Hoppy birdthay, Bob.
Today would be the 60-somethingth birthday of my friend, Bob Davidson. In his honor, I’ve taken an obligatory celebratory run and, true to Bob’s routine, I’m having a beer afterwards. Although the beer’s not Bob’s usual Bud (and I don’t drink beer often), the run was on trails and that’s quite fitting.
I recall more than one trail run with Bob, but one was sticking with me this morning. It was a Saturday morning in Phoenix in the early ’90s and he took me to South Mountain Park. We parked somewhere near where a lot of kids were riding mountain bikes (they were just becoming fashionable, or at least the fashion was just coming into my consciousness) and we took off on foot. Bob knew where he was going. Very soon we left the pavement and wound up on single-track paths. We ran and ran: up hills, down slopes that nearly required scrambling, along ridges, and through canyon bottoms.

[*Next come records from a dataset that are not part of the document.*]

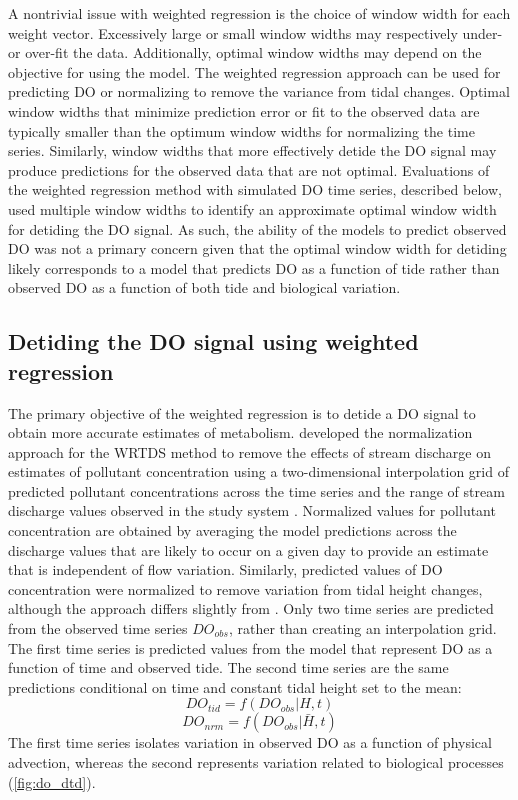 \documentclass[letterpaper,12pt,oneside]{article}\usepackage[]{graphicx}\usepackage[]{color}
\begin{document}
A nontrivial issue with weighted regression is the choice of window width for each weight vector.  Excessively large or small window widths may respectively under- or over-fit the data.  Additionally, optimal window widths may depend on the objective for using the model.  The weighted regression approach can be used for predicting \ac{DO} or normalizing to remove the variance from tidal changes.  Optimal window widths that minimize prediction error or fit to the observed data are typically smaller than the optimum window widths for normalizing the time series.  Similarly, window widths that more effectively detide the \ac{DO} signal may produce predictions for the observed data that are not optimal.  Evaluations of the weighted regression method with simulated \ac{DO} time series, described below, used multiple window widths to identify an approximate optimal window width for detiding the \ac{DO} signal.  As such, the ability of the models to predict observed \ac{DO} was not a primary concern given that the optimal window width for detiding likely corresponds to a model that predicts \ac{DO} as a function of tide rather than observed \ac{DO} as a function of both tide and biological variation.  

\subsection{Detiding the \ac{DO} signal using weighted regression}

The primary objective of the weighted regression is to detide a \ac{DO} signal to obtain more accurate estimates of metabolism.  \citet{Hirsch10} developed the normalization approach for the \ac{WRTDS} method to remove the effects of stream discharge on estimates of pollutant concentration using a two-dimensional interpolation grid of predicted pollutant concentrations across the time series and the range of stream discharge values observed in the study system \citep{Hirsch10}.  Normalized values for pollutant concentration are obtained by averaging the model predictions across the discharge values that are likely to occur on a given day to provide an estimate that is independent of flow variation.  Similarly, predicted values of \ac{DO} concentration were normalized to remove variation from tidal height changes, although the approach differs slightly from \citet{Hirsch10}.  Only two time series are predicted from the observed time series $DO_{obs}$, rather than creating an interpolation grid.  The first time series is predicted values from the model that represent \ac{DO} as a function of time and observed tide.  The second time series are the same predictions conditional on time and constant tidal height set to the mean:
\begin{equation} \label{do_tid}
DO_{tid} = f(DO_{obs}|H, t)
\end{equation}
\begin{equation} \label{do_nrm}
DO_{nrm} = f(DO_{obs}|\bar{H}, t)
\end{equation}
The first time series isolates variation in observed \ac{DO} as a function of physical advection, whereas the second represents variation related to biological processes (\cref{fig:do_dtd}).   
\end{document}
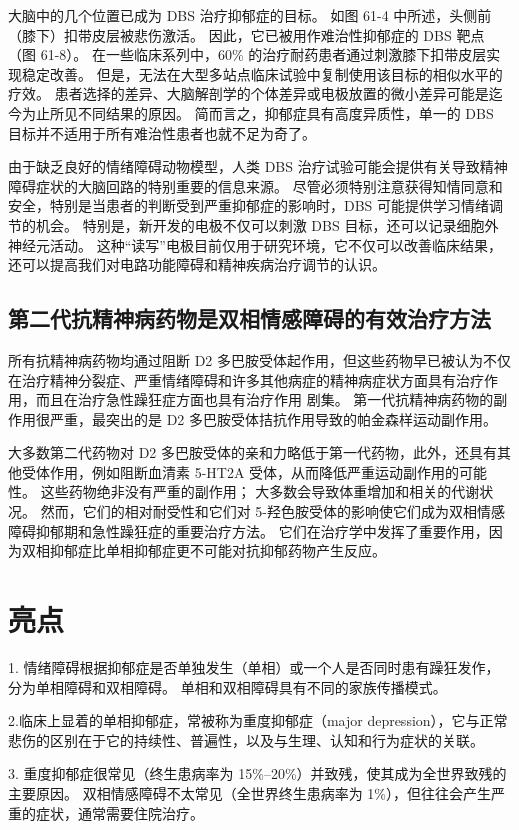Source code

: 大脑中的几个位置已成为 DBS 治疗抑郁症的目标。 如图 61-4 中所述，头侧前（膝下）扣带皮层被悲伤激活。 因此，它已被用作难治性抑郁症的 DBS 靶点（图 61-8）。 在一些临床系列中，60\% 的治疗耐药患者通过刺激膝下扣带皮层实现稳定改善。 但是，无法在大型多站点临床试验中复制使用该目标的相似水平的疗效。 患者选择的差异、大脑解剖学的个体差异或电极放置的微小差异可能是迄今为止所见不同结果的原因。 简而言之，抑郁症具有高度异质性，单一的 DBS 目标并不适用于所有难治性患者也就不足为奇了。

由于缺乏良好的情绪障碍动物模型，人类 DBS 治疗试验可能会提供有关导致精神障碍症状的大脑回路的特别重要的信息来源。 尽管必须特别注意获得知情同意和安全，特别是当患者的判断受到严重抑郁症的影响时，DBS 可能提供学习情绪调节的机会。 特别是，新开发的电极不仅可以刺激 DBS 目标，还可以记录细胞外神经元活动。 这种“读写”电极目前仅用于研究环境，它不仅可以改善临床结果，还可以提高我们对电路功能障碍和精神疾病治疗调节的认识。

\subsection{第二代抗精神病药物是双相情感障碍的有效治疗方法}

所有抗精神病药物均通过阻断 D2 多巴胺受体起作用，但这些药物早已被认为不仅在治疗精神分裂症、严重情绪障碍和许多其他病症的精神病症状方面具有治疗作用，而且在治疗急性躁狂症方面也具有治疗作用 剧集。 第一代抗精神病药物的副作用很严重，最突出的是 D2 多巴胺受体拮抗作用导致的帕金森样运动副作用。

大多数第二代药物对 D2 多巴胺受体的亲和力略低于第一代药物，此外，还具有其他受体作用，例如阻断血清素 5-HT2A 受体，从而降低严重运动副作用的可能性。 这些药物绝非没有严重的副作用； 大多数会导致体重增加和相关的代谢状况。 然而，它们的相对耐受性和它们对 5-羟色胺受体的影响使它们成为双相情感障碍抑郁期和急性躁狂症的重要治疗方法。 它们在治疗学中发挥了重要作用，因为双相抑郁症比单相抑郁症更不可能对抗抑郁药物产生反应。

\section{亮点}

1. 情绪障碍根据抑郁症是否单独发生（单相）或一个人是否同时患有躁狂发作，分为单相障碍和双相障碍。 单相和双相障碍具有不同的家族传播模式。 

2.临床上显着的单相抑郁症，常被称为重度抑郁症（major depression），它与正常悲伤的区别在于它的持续性、普遍性，以及与生理、认知和行为症状的关联。 

3. 重度抑郁症很常见（终生患病率为 15\%–20\%）并致残，使其成为全世界致残的主要原因。 双相情感障碍不太常见（全世界终生患病率为 1\%），但往往会产生严重的症状，通常需要住院治疗。 


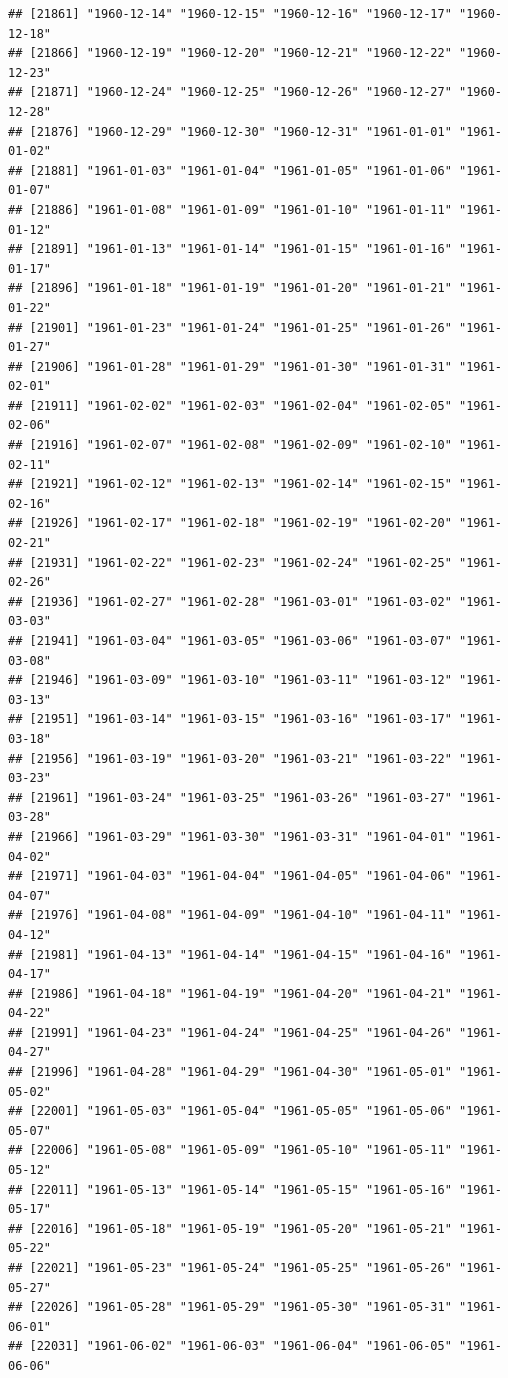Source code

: \documentclass{article}\usepackage[]{graphicx}\usepackage[]{color}
\makeatletter
\newenvironment{kframe}{%
 \def\at@end@of@kframe{}%
 \ifinner\ifhmode%
  \def\at@end@of@kframe{\end{minipage}}%
  \begin{minipage}{\columnwidth}%
 \fi\fi%
 \def\FrameCommand##1{\hskip\@totalleftmargin \hskip-\fboxsep
 \colorbox{shadecolor}{##1}\hskip-\fboxsep
     \hskip-\linewidth \hskip-\@totalleftmargin \hskip\columnwidth}%
 \MakeFramed {\advance\hsize-\width
   \@totalleftmargin\z@ \linewidth\hsize
   \@setminipage}}%
 {\par\unskip\endMakeFramed%
 \at@end@of@kframe}
\newenvironment{knitrout}{}{} %
\makeatother
\begin{document}
\begin{description}
\begin{knitrout}
\begin{kframe}
\begin{verbatim}
## [21861] "1960-12-14" "1960-12-15" "1960-12-16" "1960-12-17" "1960-12-18"
## [21866] "1960-12-19" "1960-12-20" "1960-12-21" "1960-12-22" "1960-12-23"
## [21871] "1960-12-24" "1960-12-25" "1960-12-26" "1960-12-27" "1960-12-28"
## [21876] "1960-12-29" "1960-12-30" "1960-12-31" "1961-01-01" "1961-01-02"
## [21881] "1961-01-03" "1961-01-04" "1961-01-05" "1961-01-06" "1961-01-07"
## [21886] "1961-01-08" "1961-01-09" "1961-01-10" "1961-01-11" "1961-01-12"
## [21891] "1961-01-13" "1961-01-14" "1961-01-15" "1961-01-16" "1961-01-17"
## [21896] "1961-01-18" "1961-01-19" "1961-01-20" "1961-01-21" "1961-01-22"
## [21901] "1961-01-23" "1961-01-24" "1961-01-25" "1961-01-26" "1961-01-27"
## [21906] "1961-01-28" "1961-01-29" "1961-01-30" "1961-01-31" "1961-02-01"
## [21911] "1961-02-02" "1961-02-03" "1961-02-04" "1961-02-05" "1961-02-06"
## [21916] "1961-02-07" "1961-02-08" "1961-02-09" "1961-02-10" "1961-02-11"
## [21921] "1961-02-12" "1961-02-13" "1961-02-14" "1961-02-15" "1961-02-16"
## [21926] "1961-02-17" "1961-02-18" "1961-02-19" "1961-02-20" "1961-02-21"
## [21931] "1961-02-22" "1961-02-23" "1961-02-24" "1961-02-25" "1961-02-26"
## [21936] "1961-02-27" "1961-02-28" "1961-03-01" "1961-03-02" "1961-03-03"
## [21941] "1961-03-04" "1961-03-05" "1961-03-06" "1961-03-07" "1961-03-08"
## [21946] "1961-03-09" "1961-03-10" "1961-03-11" "1961-03-12" "1961-03-13"
## [21951] "1961-03-14" "1961-03-15" "1961-03-16" "1961-03-17" "1961-03-18"
## [21956] "1961-03-19" "1961-03-20" "1961-03-21" "1961-03-22" "1961-03-23"
## [21961] "1961-03-24" "1961-03-25" "1961-03-26" "1961-03-27" "1961-03-28"
## [21966] "1961-03-29" "1961-03-30" "1961-03-31" "1961-04-01" "1961-04-02"
## [21971] "1961-04-03" "1961-04-04" "1961-04-05" "1961-04-06" "1961-04-07"
## [21976] "1961-04-08" "1961-04-09" "1961-04-10" "1961-04-11" "1961-04-12"
## [21981] "1961-04-13" "1961-04-14" "1961-04-15" "1961-04-16" "1961-04-17"
## [21986] "1961-04-18" "1961-04-19" "1961-04-20" "1961-04-21" "1961-04-22"
## [21991] "1961-04-23" "1961-04-24" "1961-04-25" "1961-04-26" "1961-04-27"
## [21996] "1961-04-28" "1961-04-29" "1961-04-30" "1961-05-01" "1961-05-02"
## [22001] "1961-05-03" "1961-05-04" "1961-05-05" "1961-05-06" "1961-05-07"
## [22006] "1961-05-08" "1961-05-09" "1961-05-10" "1961-05-11" "1961-05-12"
## [22011] "1961-05-13" "1961-05-14" "1961-05-15" "1961-05-16" "1961-05-17"
## [22016] "1961-05-18" "1961-05-19" "1961-05-20" "1961-05-21" "1961-05-22"
## [22021] "1961-05-23" "1961-05-24" "1961-05-25" "1961-05-26" "1961-05-27"
## [22026] "1961-05-28" "1961-05-29" "1961-05-30" "1961-05-31" "1961-06-01"
## [22031] "1961-06-02" "1961-06-03" "1961-06-04" "1961-06-05" "1961-06-06"

\end{verbatim}
\end{kframe}
\end{knitrout}
\end{description}
\end{document}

Every now and again Bob, the far more experienced (let alone more competent) runner, would stop, point out some feature, and ask how I was doing. He’d offer choices. “We could take this one back to the parking lot, another 30 minutes or so, or we could go farther along here. There’s some pretty paths this way” (meaing the farther way, of course). I went along with this madness. At one such stop he pointed and said, “Just over there is where I live. If you want, we can add a couple of miles and I can point out my subdivision to you.” That “couple of miles” turned out to be, of course, more like three miles each way. But, he did point out some houses in an area on floor of the desert past the south side of South Mountain. At least we had water.

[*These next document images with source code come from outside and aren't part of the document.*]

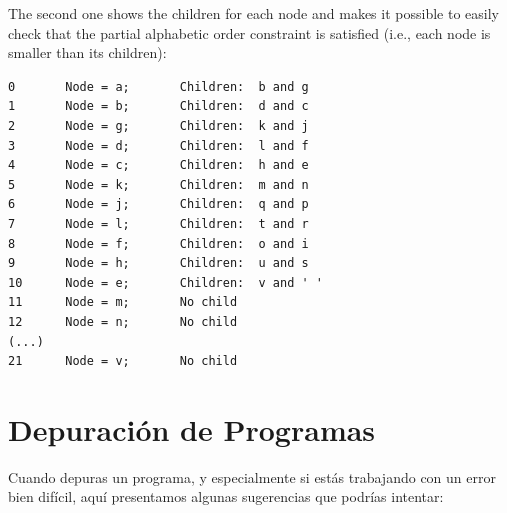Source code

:The second one shows the children for each node and makes it 
possible to easily check that the partial alphabetic order 
constraint is satisfied (i.e., each node is smaller than its 
children):

\begin{verbatim}
0       Node = a;       Children:  b and g
1       Node = b;       Children:  d and c
2       Node = g;       Children:  k and j
3       Node = d;       Children:  l and f
4       Node = c;       Children:  h and e
5       Node = k;       Children:  m and n
6       Node = j;       Children:  q and p
7       Node = l;       Children:  t and r
8       Node = f;       Children:  o and i
9       Node = h;       Children:  u and s
10      Node = e;       Children:  v and ' '
11      Node = m;       No child
12      Node = n;       No child
(...)
21      Node = v;       No child
\end{verbatim}



\section{Depuración de Programas}

Cuando depuras un programa, y especialmente si estás 
trabajando con un error bien difícil, aquí presentamos
algunas sugerencias que podrías intentar:

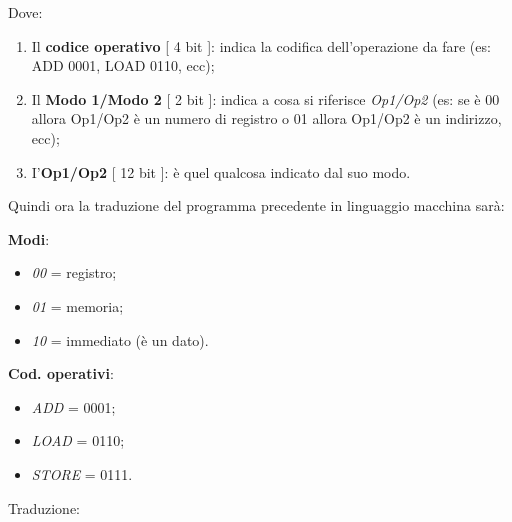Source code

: Dove:

\begin{enumerate}
\def\labelenumi{\arabic{enumi}.}
\item
  Il \textbf{codice operativo} {[} 4 bit {]}: indica la codifica
  dell'operazione da fare (es: ADD 0001, LOAD 0110, ecc);
\item
  Il \textbf{Modo 1/Modo 2} {[} 2 bit {]}: indica a cosa si riferisce
  \emph{Op1/Op2} (es: se è 00 allora Op1/Op2 è un numero di registro o
  01 allora Op1/Op2 è un indirizzo, ecc);
\item
  I'\textbf{Op1/Op2} {[} 12 bit {]}: è quel qualcosa indicato dal suo
  modo.
\end{enumerate}

Quindi ora la traduzione del programma precedente in linguaggio macchina
sarà:

\textbf{Modi}:

\begin{itemize}
\item
  \emph{00} = registro;
\item
  \emph{01} = memoria;
\item
  \emph{10} = immediato (è un dato).
\end{itemize}

\textbf{Cod. operativi}:

\begin{itemize}
\item
  \emph{ADD} = 0001;
\item
  \emph{LOAD} = 0110;
\item
  \emph{STORE} = 0111.
\end{itemize}

Traduzione:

On the way back, Bob let me run in front for a few miles. He directed me past some petroglyphs near some narrow passages where, as I recall, we had to turn sideways to pass. I learned a lot during those miles: Make sure you’ve slowed enough to make the turns on downhill switchbacks, judge where your footfalls will need to be for those rocks that are about 5-6 meters ahead, lean away from the abyss, and such. Bob introduced me to the meaning of the term “technical” as it applies to stretches of trail where a runner must quickly adjust his or her balance, stride, breathing, position in space, and more.
Later, as we stood by the trunk of his car, in puddles, and had a Bud, he said, “That’s one of the things I like about running trails: No two steps are the same.” Nice memories.